_INPUT FOR THIS TASK_:
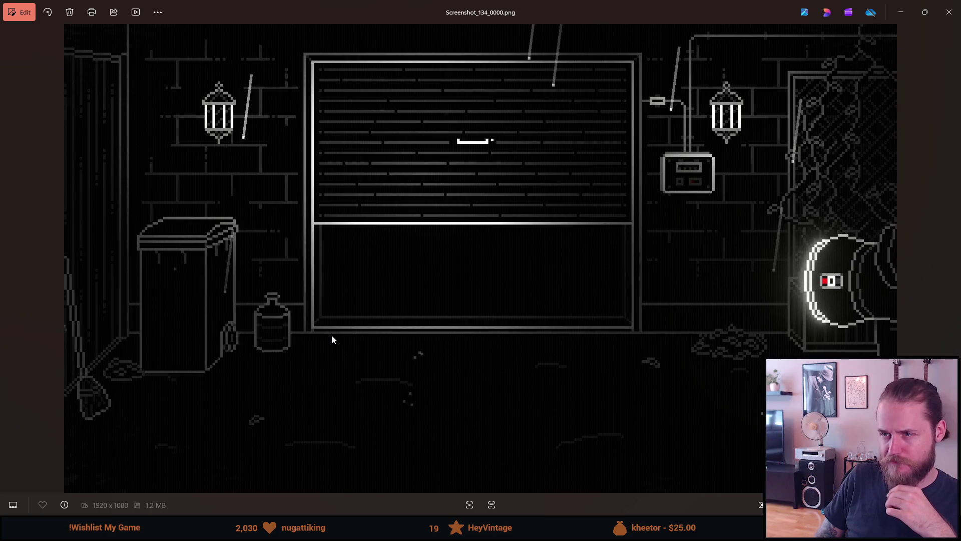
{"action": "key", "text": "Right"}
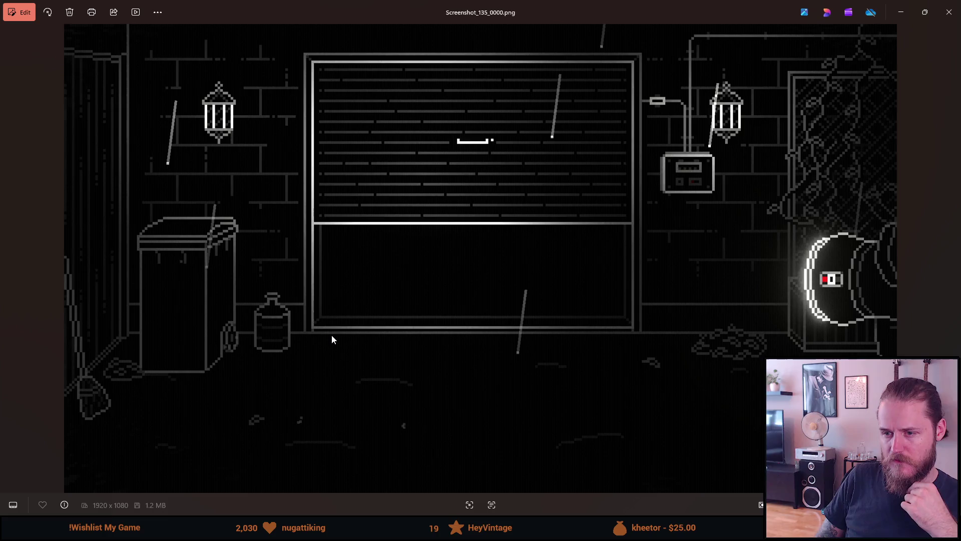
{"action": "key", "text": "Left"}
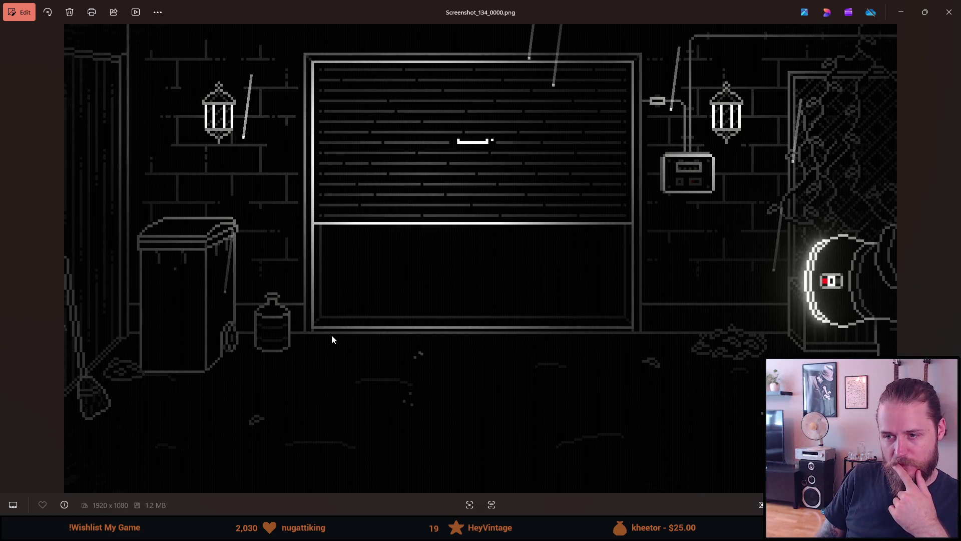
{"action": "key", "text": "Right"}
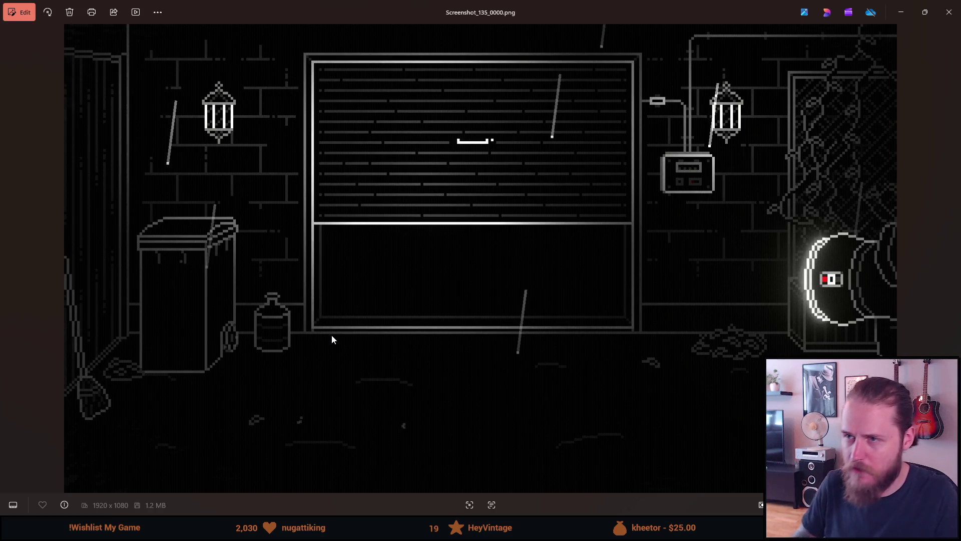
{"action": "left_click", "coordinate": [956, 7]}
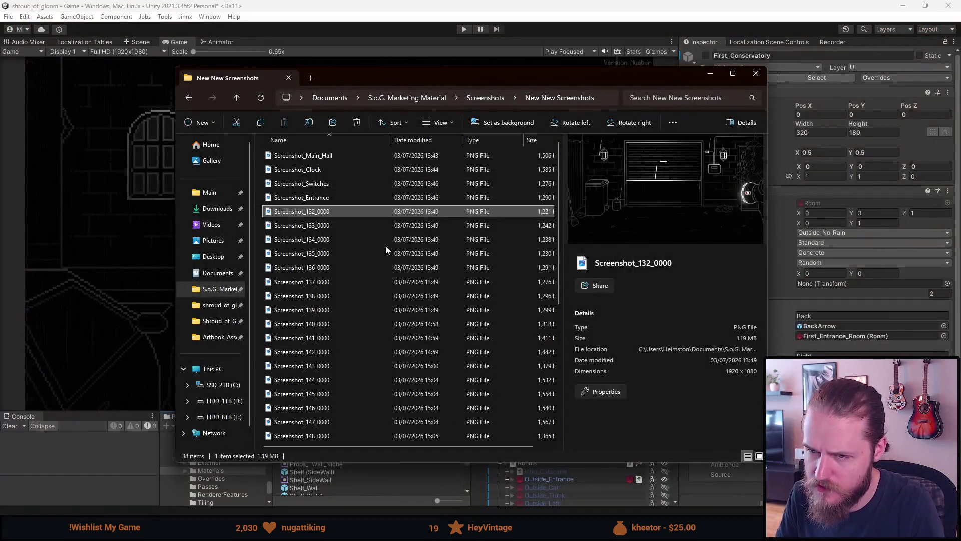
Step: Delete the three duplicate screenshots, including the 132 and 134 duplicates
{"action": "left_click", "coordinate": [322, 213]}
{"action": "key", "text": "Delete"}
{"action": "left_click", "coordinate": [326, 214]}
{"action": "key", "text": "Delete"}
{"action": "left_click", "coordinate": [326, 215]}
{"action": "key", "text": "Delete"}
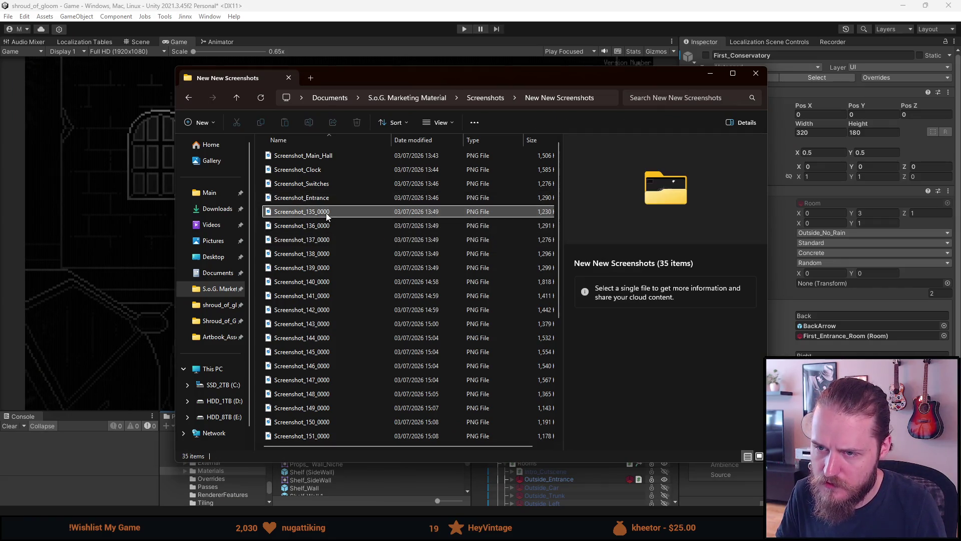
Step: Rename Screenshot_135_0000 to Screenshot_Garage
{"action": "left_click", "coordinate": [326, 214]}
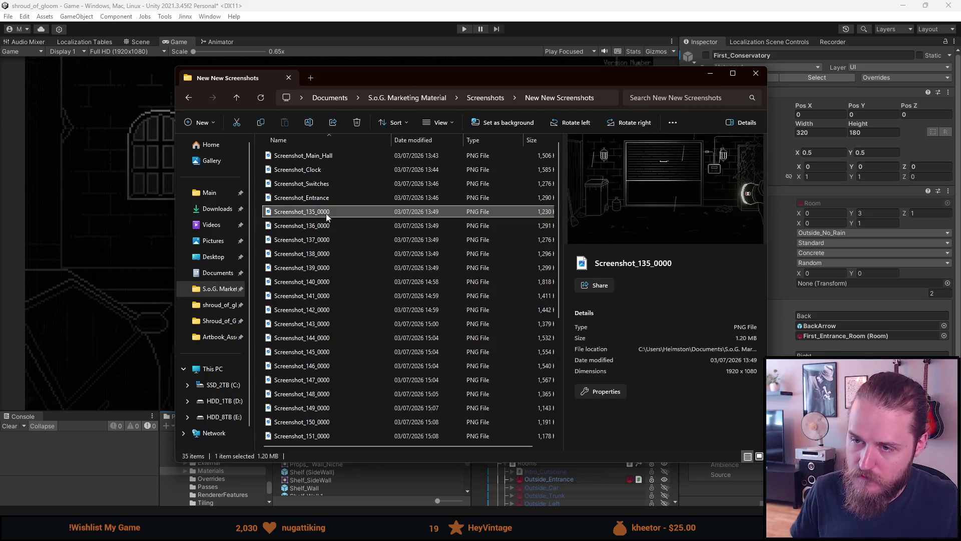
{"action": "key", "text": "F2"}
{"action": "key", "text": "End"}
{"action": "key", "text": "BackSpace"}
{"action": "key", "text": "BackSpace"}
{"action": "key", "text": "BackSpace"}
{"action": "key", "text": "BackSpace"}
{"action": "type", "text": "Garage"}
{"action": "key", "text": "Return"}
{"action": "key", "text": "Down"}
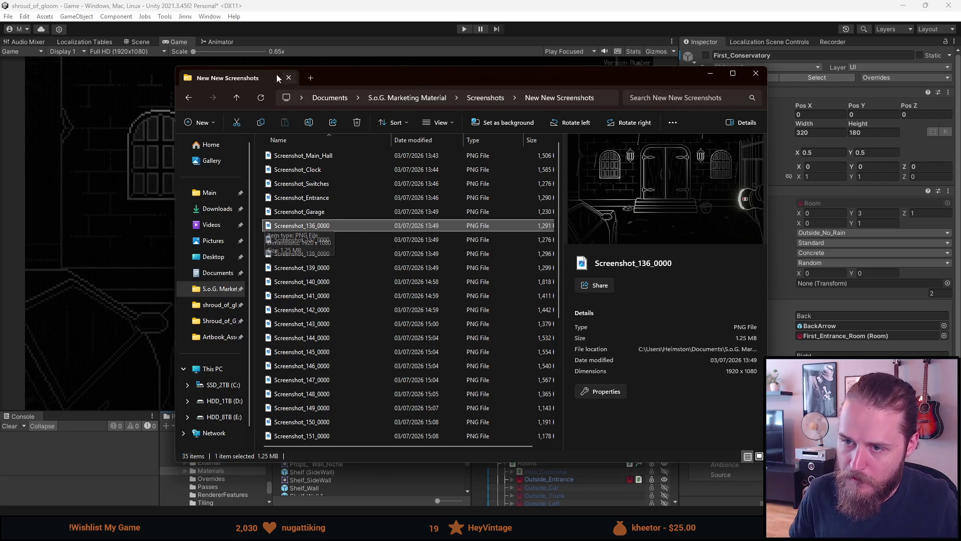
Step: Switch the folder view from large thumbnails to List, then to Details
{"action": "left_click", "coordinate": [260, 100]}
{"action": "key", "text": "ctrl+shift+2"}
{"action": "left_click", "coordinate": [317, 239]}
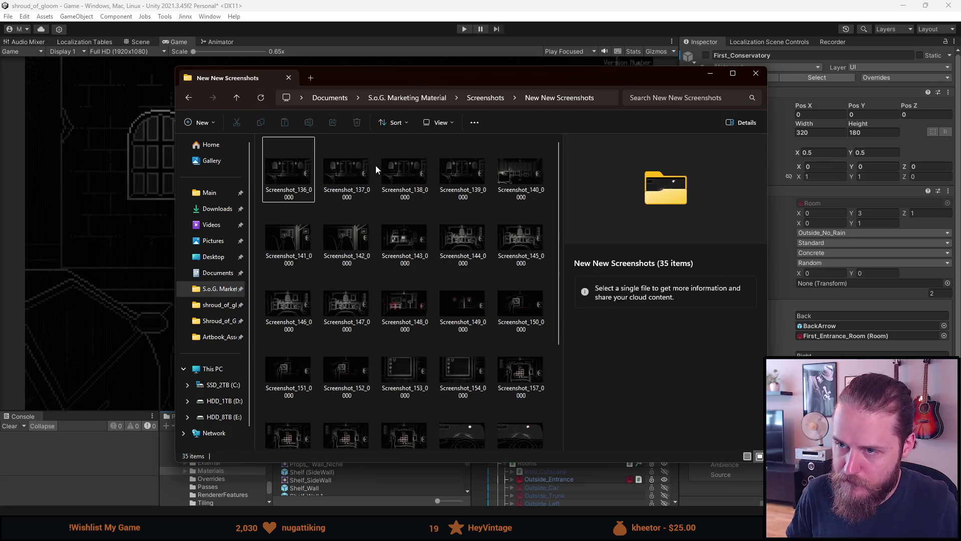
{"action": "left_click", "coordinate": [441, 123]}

_WHAT YOU ARE ASKED TO DO_: Output all of the entries once more, word for word, with the images removed.

_TASK RESPONSE_:
{"action": "key", "text": "Right"}
{"action": "key", "text": "Left"}
{"action": "key", "text": "Right"}
{"action": "left_click", "coordinate": [956, 7]}
Step: Delete the three duplicate screenshots, including the 132 and 134 duplicates
{"action": "left_click", "coordinate": [322, 213]}
{"action": "key", "text": "Delete"}
{"action": "left_click", "coordinate": [326, 214]}
{"action": "key", "text": "Delete"}
{"action": "left_click", "coordinate": [326, 215]}
{"action": "key", "text": "Delete"}
Step: Rename Screenshot_135_0000 to Screenshot_Garage
{"action": "left_click", "coordinate": [326, 214]}
{"action": "key", "text": "F2"}
{"action": "key", "text": "End"}
{"action": "key", "text": "BackSpace"}
{"action": "key", "text": "BackSpace"}
{"action": "key", "text": "BackSpace"}
{"action": "key", "text": "BackSpace"}
{"action": "type", "text": "Garage"}
{"action": "key", "text": "Return"}
{"action": "key", "text": "Down"}
Step: Switch the folder view from large thumbnails to List, then to Details
{"action": "left_click", "coordinate": [260, 100]}
{"action": "key", "text": "ctrl+shift+2"}
{"action": "left_click", "coordinate": [317, 239]}
{"action": "left_click", "coordinate": [441, 123]}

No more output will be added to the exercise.